§ Task requirements
For this exercise, output exactly the lines from the opening line of the listing through the line with "hfov_deg: 67.3", skipping pictures.

§ Task input
====================
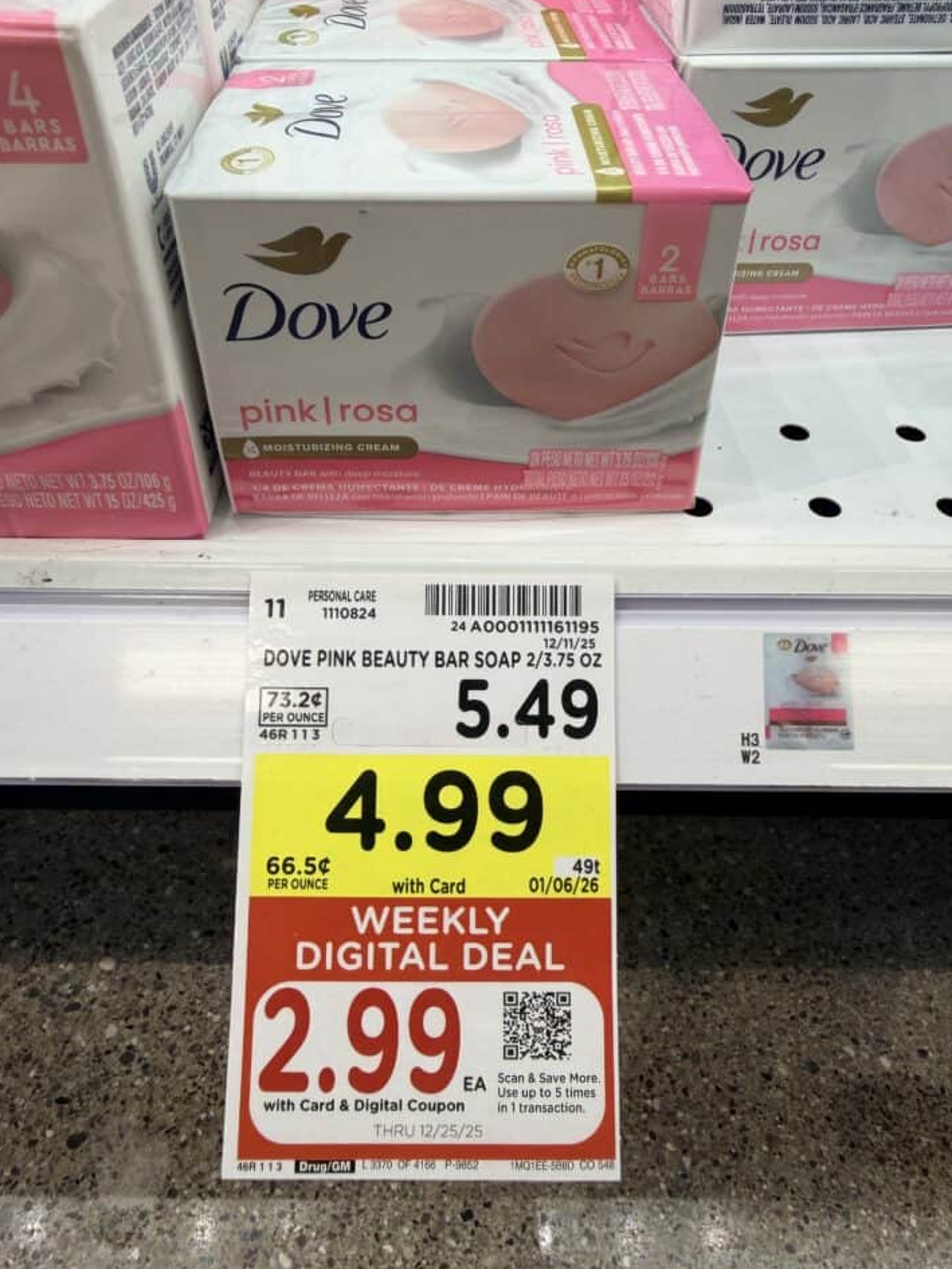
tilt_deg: -41.6
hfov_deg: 53.1
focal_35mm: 26
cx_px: 477
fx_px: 953
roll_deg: -0.7
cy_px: 604
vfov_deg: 67.3
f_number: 2.2
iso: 32
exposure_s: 1/63
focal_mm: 2.22
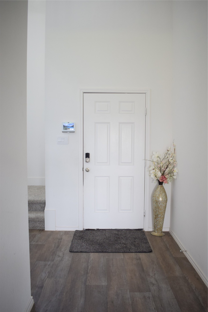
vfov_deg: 61.9
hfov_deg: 43.6
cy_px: 156
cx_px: 104
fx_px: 260
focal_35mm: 30
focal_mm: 20
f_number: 4
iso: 720
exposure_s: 1/60
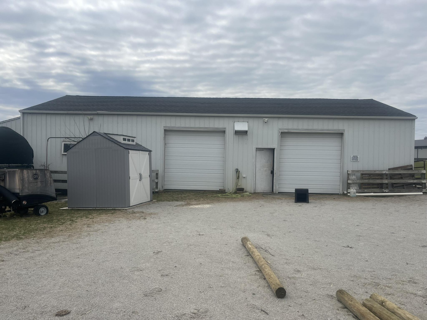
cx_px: 214
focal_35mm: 26
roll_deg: -0.3
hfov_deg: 67.3
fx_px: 321
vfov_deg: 53.1
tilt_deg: +0.0
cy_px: 160
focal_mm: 5.1
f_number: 1.6
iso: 50
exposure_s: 1/6173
====================
§ Problem solution
tilt_deg: -41.6
hfov_deg: 53.1
focal_35mm: 26
cx_px: 477
fx_px: 953
roll_deg: -0.7
cy_px: 604
vfov_deg: 67.3
f_number: 2.2
iso: 32
exposure_s: 1/63
focal_mm: 2.22
vfov_deg: 61.9
hfov_deg: 43.6
cy_px: 156
cx_px: 104
fx_px: 260
focal_35mm: 30
focal_mm: 20
f_number: 4
iso: 720
exposure_s: 1/60
cx_px: 214
focal_35mm: 26
roll_deg: -0.3
hfov_deg: 67.3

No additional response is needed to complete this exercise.